Despite the multitude of Robert’s presentation styles, the galleries maintain the beautifully poetic nature of the work and don’t feel cluttered or overwhelming. “Vis-à-vis” is an elegant survey.

By Arts & Culture, Uncategorized

Belgium-based artist Jimmy Robert’s first major museum show in the U.S. — “Vis-à-vis,” at the Museum of Contemporary Art — translates as face-to-face, and is a play on relationships and subtlety of form.

Robert’s work covers more than the gallery wall space. It is propped up against walls (that gestures toward one of the MCA’s own permanent collection pieces “Prop,” by Richard Serra), taped to the floor, projected, woven through a table, folded and protruding from the wall; and if you’re not careful, you can almost trip over some small sculptures on the ground. “Untitled, 2005,” for example, is scattered across the gallery the floor and appears to be printer paper, but is in fact made out of metal sheets. Despite the multitude of Robert’s presentation styles, the galleries maintain the beautifully poetic nature of the work and don’t feel cluttered or overwhelming. “Vis-à-vis” is an elegant survey.

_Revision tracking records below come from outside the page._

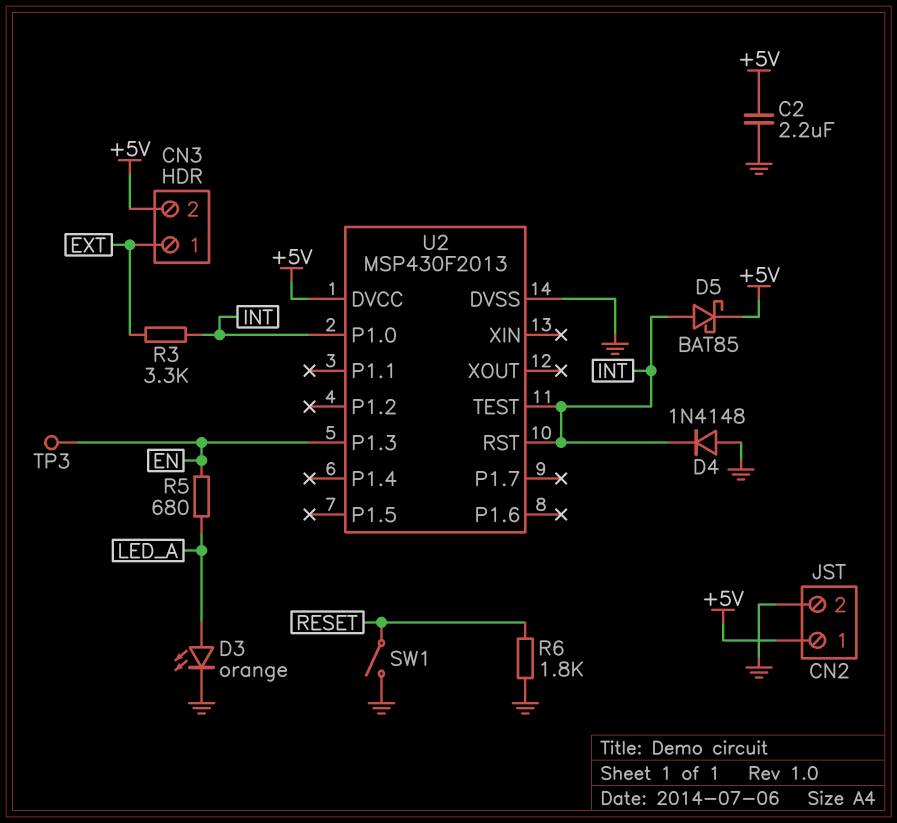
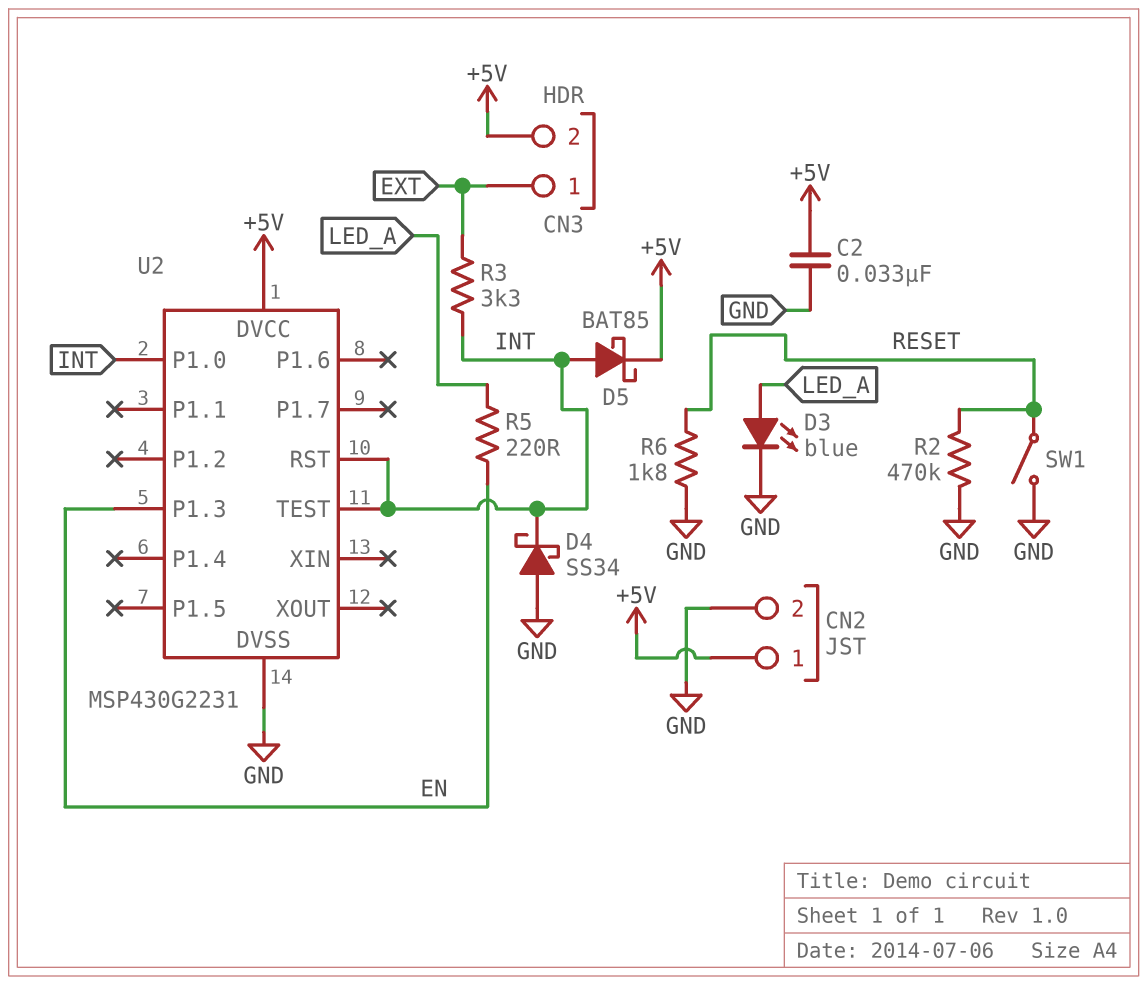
C2: 2.2uF (+5V, GND) -> 33nF (+5V, GND)
D3: LED orange (A LED_A, K GND) -> LED blue (A LED_A, K GND)
D4: diode 1N4148 (A GND, K INT) -> schottky SS34 (A GND, K INT)
R2: none -> 470k (GND, RESET)
R5: 680 (EN, LED_A) -> 220 (EN, LED_A)
TP3: test point (EN) -> none
U2: MSP430F2013 -> MSP430G2231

Robert’s pieces are layered and are processed through multiple stages often transitioning and floating between two and three dimensions. A photograph found in a flea market in Paris becomes a collage, a digital image, a printed photo, and a sculpture all at once. Appropriation is one of these layers and while Robert takes from several artists’ previous works, his appropriations are a quiet nod and processed through his own interventions and manipulations. Sometimes that’s a reinterpretation, other times it’s manipulating the physical surface by crumpling the paper or cutting slits in the image or masking the eyes of the figures as if to create a literal disconnect in the subject’s ability to communicate/perform for the viewer.

Paper, or a reference to it, is present in almost every piece in the show. In one video, where the screen is placed on a small block titled to an angle on the floor, Robert’s hands are seen folding a square photo of himself contorting his body on a table, into origami like shapes therefore both figuratively and literally folding his body as paper. Just like the paper, Robert’s body is something to be manipulated, and to perform.

“Vis-à-vis” is like a collection of gestures — many small moments of small moves — that come together in a profound statement that is as political as it is personal. Some of these gestures become a pattern, like a triangular shape that comes from folded paper. Sometimes the shape looks sharp and violent — as it does in “Untitled, 2006” (a long vertical female portrait) cutting literally through the figure. Yet it also acts as a visual extension to her garment, an addition that depending on where you stand can almost go unnoticed.

Robert challenges the monumentality of sculpture with his paper works. His collages, unframed, attached to the wall by a single pair of pins, curl deeply at the end. An image that would traditionally be conserved, framed and pressed flat under glass gives way to other forces like gravity, humidity, and time. Robert’s work embraces the temporality of material and it feels honest while refined. All of his sculptures seem to act as evidence of movement or body — a crease in the paper, falling papers, contorting the body versus an artist object that remains resilient to time and touch. An object whose life often remains present without intentionally referencing past action. One piece in particular, a photograph of his brother, propped against the wall by a single board continues to fall lower and deeper out of view throughout the day-causing the viewer to have to squat down to see the image and physically react to its gravitational declivity.

“Vis-à-vis” is an ambitious but graceful exhibition that plays with the idea of temporality and the haptic qualities of surface through performative gestures.

*Gabriella Brown is currently an intern at the MCA but was not during the production of “Vis-a-vis.”